They were so tasty, she decided to sell them to Miho in her shop.

We then came across what seemed to be some kind of waterfall with a shrine at the top.

Before long, some weird crazy Japanese music started playing as the waterfall started up and a crazed, toothy old man appeared at the top.

It freaked me out just a little...

Leaving the old man behind as we returned behind the rocks, we continued on to the Ninja show. Even though Carly and I didn't really understand what was going on, the acrobatic tricks and fighting were very entertaining. The main character - an old man who loved his long hair and went from sinister evil guy to a clever comedian. He was great!

After the show, we found a dress up place where Chizuko offered to get our photos done as a present. Getting excited, Carly chose a Geisha and I chose a Ninja. With about 4 people pulling and shoving clothes on us, we were dressed within seconds and already posing before the camera in what has to be one of the most conformed things my body has ever been positioned into. They were so strict, not a hair, finger or eyelash out of place. "No Smiling! Ninjas don't smile!" I was told rather abruptly. Unfortunately, the professional photos look horrid. So you get these ones instead:

Realising we only had an hour left before the place shut, we went and got some Melon Crush and Ice-Cream and moved on to the Haunted House. Miho was too scared to go in after hearing the screams from within, and not forgiving me for scaring her on the Jurassic Park ride in USJ. So Carly and I were on our own. We were by ourselves in a small room, with flickering lights and a video telling us what we could and couldn't do. Upon entering we were set back in the Edo period outside of an old house. Walking through the gardens, we heard eerie chimes, and entered into the house. People had been slaughtered on the ground, as we made our way through some of the rooms. The doors creaked with both of us pushing each other to go first. Around one corner was a dead geisha leaning up against a wall. I said it was fake, and walked past it easily first, Carly was not so lucky as the dead girl lept into action behind her making us scream and head for the room. More dead bodies, that you almost had to step over. We went up a bridge, that started swinging when you walked on it, then down a hall where the walls and ceiling collapsed on you. We were chased by dead samurai, before entering the last section where a guy nailed to the wall fell in front of you, and severed heads lay resting on the ground. For a haunted house, I was pretty impressed - they sure know how to get your heart pumping - even when you know it isn't real!

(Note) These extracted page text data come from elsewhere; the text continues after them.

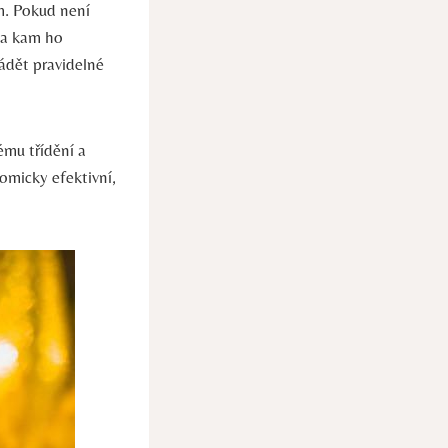
. Pokud⁢ není
a kam ho
ádět‍ pravidelné
ému třídění a
nomicky efektivní,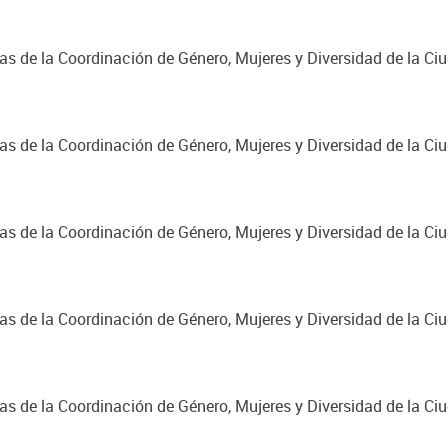
cas de la Coordinación de Género, Mujeres y Diversidad de la C
cas de la Coordinación de Género, Mujeres y Diversidad de la C
cas de la Coordinación de Género, Mujeres y Diversidad de la C
cas de la Coordinación de Género, Mujeres y Diversidad de la C
cas de la Coordinación de Género, Mujeres y Diversidad de la C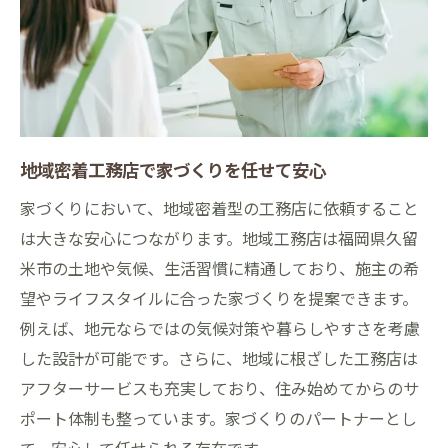
地域密着工務店で家づくりを任せて安心
家づくりにおいて、地域密着型の工務店に依頼すること
は大きな安心につながります。地域工務店は福岡県久留
米市の土地や気候、生活習慣に精通しており、施主の希
望やライフスタイルに合った家づくりを提案できます。
例えば、地元ならではの気候対策や暮らしやすさを考慮
した設計が可能です。さらに、地域に根ざした工務店は
アフターサービスも充実しており、住み始めてからのサ
ポート体制も整っています。家づくりのパートナーとし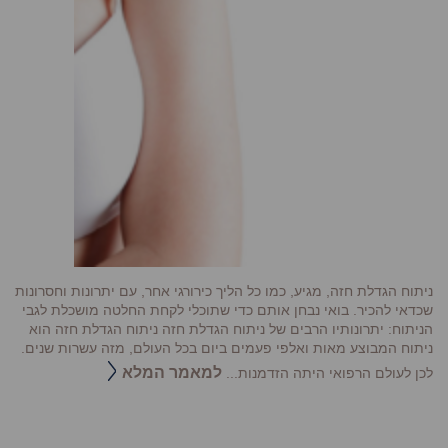
ניתוח הגדלת חזה, מגיע, כמו כל הליך כירורגי אחר, עם יתרונות וחסרונות
שכדאי להכיר. בואי נבחן אותם כדי שתוכלי לקחת החלטה מושכלת לגבי
הניתוח: יתרונותיו הרבים של ניתוח הגדלת חזה ניתוח הגדלת חזה הוא
ניתוח המבוצע מאות ואלפי פעמים ביום בכל העולם, מזה עשרות שנים.
למאמר המלא
לכן לעולם הרפואי היתה הזדמנות...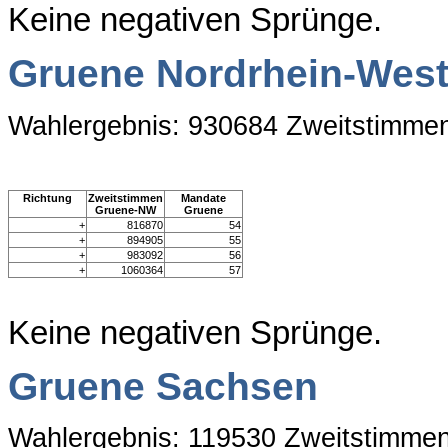
Keine negativen Sprünge.
Gruene Nordrhein-West
Wahlergebnis: 930684 Zweitstimme
Richtung
Zweitstimmen
Mandate
Gruene-NW
Gruene
+
816870
54
+
894905
55
+
983092
56
+
1060364
57
Keine negativen Sprünge.
Gruene Sachsen
Wahlergebnis: 119530 Zweitstimme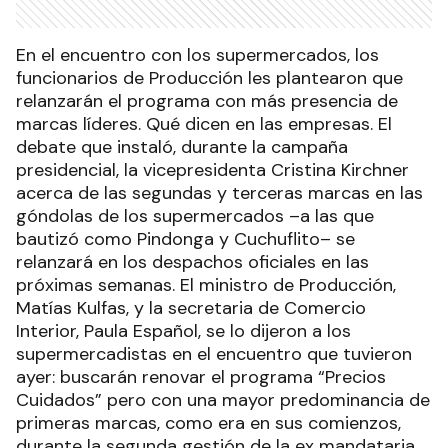
En el encuentro con los supermercados, los
funcionarios de Producción les plantearon que
relanzarán el programa con más presencia de
marcas líderes. Qué dicen en las empresas. El
debate que instaló, durante la campaña
presidencial, la vicepresidenta Cristina Kirchner
acerca de las segundas y terceras marcas en las
góndolas de los supermercados –a las que
bautizó como Pindonga y Cuchuflito– se
relanzará en los despachos oficiales en las
próximas semanas. El ministro de Producción,
Matías Kulfas, y la secretaria de Comercio
Interior, Paula Español, se lo dijeron a los
supermercadistas en el encuentro que tuvieron
ayer: buscarán renovar el programa “Precios
Cuidados” pero con una mayor predominancia de
primeras marcas, como era en sus comienzos,
durante la segunda gestión de la ex mandataria.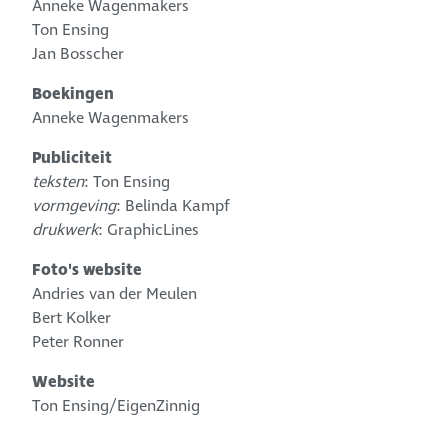
Anneke Wagenmakers
Ton Ensing
Jan Bosscher
Boekingen
Anneke Wagenmakers
Publiciteit
teksten
: Ton Ensing
vormgeving
: Belinda Kampf
drukwerk
: GraphicLines
Foto's website
Andries van der Meulen
Bert Kolker
Peter Ronner
Website
Ton Ensing/EigenZinnig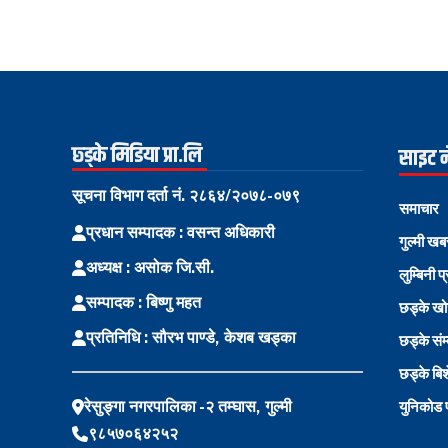
छ्ड्के मिडिया प्रा.लि
साइट 
सूचना विभाग दर्ता नं. २८६४/२०७८-०७९
समाचार
प्रधान सम्पादक : वसन्त अधिकारी
गुल्मी खब
अध्यक्ष : असोक जि.सी.
लुम्बिनी प
सम्पादक : बिष्णु महत
छड्के ख
प्रतिनिधि : सौरभ पाण्डे, केशब खड्का
छड्के संम
छड्के बि
रेसुङ्गा नगरपालिका -२ तम्घास, गुल्मी
युनिकोड प
९८५७०६४२५२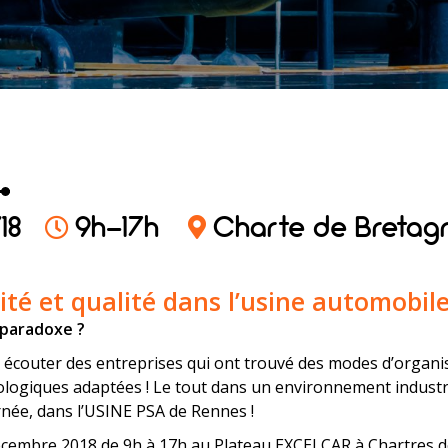
18
9h-17h
Charte de Bretagn
lité et qualité dans l’usine automobil
paradoxe ?
 écouter des entreprises qui ont trouvé des modes d’organi
ologiques adaptées ! Le tout dans un environnement industri
rnée, dans l’USINE PSA de Rennes !
cembre 2018 de 9h à 17h au Plateau EXCELCAR à Chartres de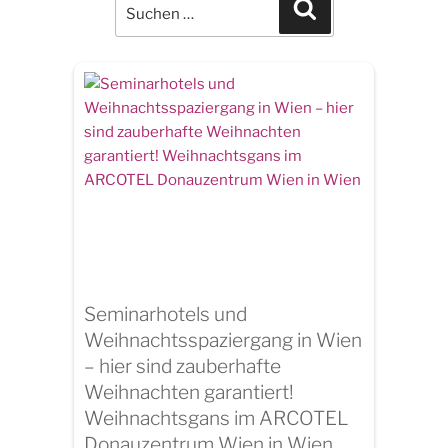
for:
Search
Seminarhotels und
Weihnachtsspaziergang in Wien
– hier sind zauberhafte
Weihnachten garantiert!
Weihnachtsgans im ARCOTEL
Donauzentrum Wien in Wien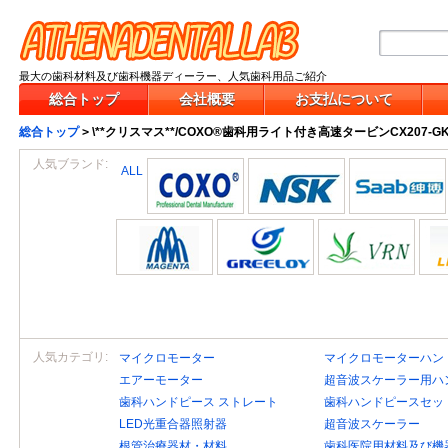
最大の歯科材料及び歯科機器ディーラー、人気歯科用品ご紹介
総合トップ
会社概要
お支払について
総合トップ
>
\**クリスマス**/COXO®歯科用ライト付き高速タービンCX207
人気ブランド:
ALL
人気カテゴリ:
マイクロモーター
マイクロモーターハン
エアーモーター
超音波スケーラー用ハ
歯科ハンドピース ストレート
歯科ハンドピースセッ
LED光重合器照射器
超音波スケーラー
根管治療器材・材料
歯科医院用材料及び機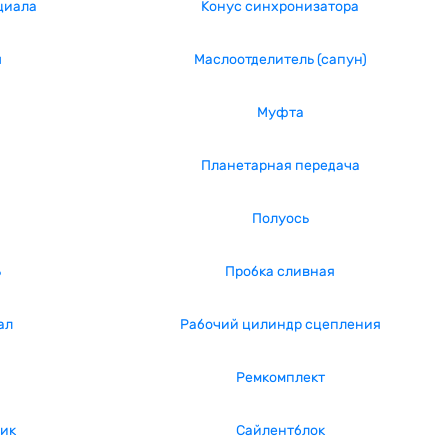
циала
Конус синхронизатора
ы
Маслоотделитель (сапун)
Муфта
Планетарная передача
Полуось
ь
Пробка сливная
ал
Рабочий цилиндр сцепления
а
Ремкомплект
ик
Сайлентблок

With the park closing shortly, we made our way through a fake village and over a bridge with some interpretive dance, before watching a ninja on a rope then leaving just in time before we were locked in.

We made our way back to an old style street in Kyoto, where we met 3 real Geisha! This is a rare sight, so we were very lucky...unfortunately they are quite rude and ignore you if you try and speak to them...with photos just being out of the questions. They are like movie stars in Kyoto. The last stop for the day was a large red temple and shrine area at the end of Kyoto's main street. Cleansing our hands, and saying a few prayers, we got some great pictures before finally heading home and collapsing into bed.